No entanto, por não ter completado o ensino médio em uma escola tradicional e sem diploma, ela não pôde entrar na faculdade. A família recorreu à Justiça e, em outubro de 2020, o Ministério Público foi favorável a conceder a liminar e permitir que a estudante entrasse na faculdade.
A promotora Maria do Carmo Purcini considerou que a jovem é portadora do espectro autista e tem um excepcional desempenho. O pedido de liminar para que ela entrasse na faculdade, no entanto, foi negado.
Propostas de emprego
Elisa recebeu várias propostas de emprego depois da decisão. Em entrevista ao G1, ela contou que ficou surpresa com a repercussão que o assunto gerou nas redes sociais.

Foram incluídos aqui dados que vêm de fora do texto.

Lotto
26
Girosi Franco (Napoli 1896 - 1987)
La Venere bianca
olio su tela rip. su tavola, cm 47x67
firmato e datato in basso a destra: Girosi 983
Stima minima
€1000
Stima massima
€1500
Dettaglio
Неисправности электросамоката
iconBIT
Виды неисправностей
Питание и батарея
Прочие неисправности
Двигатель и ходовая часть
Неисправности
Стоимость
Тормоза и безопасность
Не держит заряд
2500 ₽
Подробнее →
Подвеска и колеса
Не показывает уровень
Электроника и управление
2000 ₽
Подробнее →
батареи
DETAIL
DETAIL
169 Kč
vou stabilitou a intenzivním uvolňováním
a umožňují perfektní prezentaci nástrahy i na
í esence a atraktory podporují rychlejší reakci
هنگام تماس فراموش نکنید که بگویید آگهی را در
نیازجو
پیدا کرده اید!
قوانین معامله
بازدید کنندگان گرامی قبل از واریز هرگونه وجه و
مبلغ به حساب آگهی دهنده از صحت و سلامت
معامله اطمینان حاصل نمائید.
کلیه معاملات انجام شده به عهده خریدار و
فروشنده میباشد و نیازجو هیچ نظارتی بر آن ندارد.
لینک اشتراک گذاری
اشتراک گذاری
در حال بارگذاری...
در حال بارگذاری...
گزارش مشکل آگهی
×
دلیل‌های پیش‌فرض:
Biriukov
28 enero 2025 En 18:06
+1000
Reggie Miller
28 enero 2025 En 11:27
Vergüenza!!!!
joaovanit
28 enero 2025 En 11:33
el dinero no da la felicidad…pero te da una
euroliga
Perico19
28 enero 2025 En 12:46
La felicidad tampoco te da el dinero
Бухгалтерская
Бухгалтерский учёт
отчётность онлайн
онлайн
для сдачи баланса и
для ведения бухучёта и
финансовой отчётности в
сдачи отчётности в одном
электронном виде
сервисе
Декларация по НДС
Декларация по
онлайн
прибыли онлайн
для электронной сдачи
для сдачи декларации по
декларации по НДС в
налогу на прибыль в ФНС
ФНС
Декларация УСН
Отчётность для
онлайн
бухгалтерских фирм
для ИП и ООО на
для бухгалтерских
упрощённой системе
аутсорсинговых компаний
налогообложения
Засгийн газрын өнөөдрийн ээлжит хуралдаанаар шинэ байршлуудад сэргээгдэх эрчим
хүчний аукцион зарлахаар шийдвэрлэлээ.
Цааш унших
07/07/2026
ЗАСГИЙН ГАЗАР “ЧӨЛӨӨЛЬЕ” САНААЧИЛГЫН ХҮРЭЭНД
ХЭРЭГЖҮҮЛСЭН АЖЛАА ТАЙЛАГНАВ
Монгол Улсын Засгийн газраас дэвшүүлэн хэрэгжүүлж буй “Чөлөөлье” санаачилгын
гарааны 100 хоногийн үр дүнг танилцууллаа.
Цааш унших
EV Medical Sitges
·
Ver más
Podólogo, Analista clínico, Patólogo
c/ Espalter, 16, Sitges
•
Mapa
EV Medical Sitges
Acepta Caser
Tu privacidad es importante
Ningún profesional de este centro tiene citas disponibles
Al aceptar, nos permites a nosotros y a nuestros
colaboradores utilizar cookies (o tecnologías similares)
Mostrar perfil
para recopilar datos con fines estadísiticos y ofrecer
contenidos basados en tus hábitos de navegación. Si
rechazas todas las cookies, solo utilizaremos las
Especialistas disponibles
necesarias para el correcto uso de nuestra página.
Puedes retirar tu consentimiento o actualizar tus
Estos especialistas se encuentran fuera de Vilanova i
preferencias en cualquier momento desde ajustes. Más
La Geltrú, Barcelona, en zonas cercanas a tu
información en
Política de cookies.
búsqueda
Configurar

Segundo ela, muitas pessoas entraram em contato, tanto empresários que ofereceram emprego para ela, quanto estudantes que queriam saber mais sobre o “homeschooling”, um assunto polêmico entre especialistas em educação.
“Várias pessoas me mandaram mensagem dizendo que estavam com as portas abertas. Eu fiquei extremamente lisonjeada e muito feliz com isso, porque realmente não era o intuito. Achei que só era para tentar trazer o conhecimento para o caso na região, mas cresceu e eu nem vi acontecendo.”
De acordo com Elisa, ela ainda não recebeu propostas oficiais, mas avalia junto com a mãe a possibilidade de adquirir mais conhecimento por meio de um trabalho. Agora, a prioridade dela é conseguir entrar na faculdade, algo que sempre foi um sonho.
Quem é a favor defende o direito de escolher como educar as crianças e adolescentes. Já quem é contra teme consequências pedagógicas e sociais que podem surgir com a falta de frequentar uma escola.
Em 2018, o Supremo Tribunal Federal (STF) decidiu que o “homeschooling” não é inconstitucional, mas que deve haver uma norma para seguir o ensino em casa.
Para a professora do curso de pós-graduação da Universidade Estadual de Campinas (Unicamp) e doutora em psicologia em educação Ângela Soligo, é preciso buscar ajuda especializada antes de o aluno trocar a escola pelo “homeschooling”.
Ângela explica que a escola não é apenas um ambiente para ter acesso a conteúdos, mas também para socializar, conviver com diferentes perspectivas, debater e refletir.
“Se abrir essa exceção, todos os treineiros (alunos de 1º e 2º anos do ensino médio que prestam vestibular para treinar) terão o mesmo direito”, diz.
Já a doutora em educação pela Universidade de São Paulo Flavinês Rebolo, apesar de não concordar com a normalização do estudo em casa, diz que o caso de Elisa deve ser considerado.
“No caso específico da Elisa, eu, pessoalmente, não sou contra que ela curse o ensino superior. É um caso muito particular de exceção e que não pode ser utilizado para instalação ou a implementação do ‘homeschooling’ como política pública da educação”, diz.
Rebolo também segue a linha de pensamento de Ângela Soligo de que a escola é muito mais do que um ambiente para estudar. “A escola é também e especialmente um lugar, um espaço de socialização que contribui para o desenvolvimento da inteligência emocional, da empatia”, explica.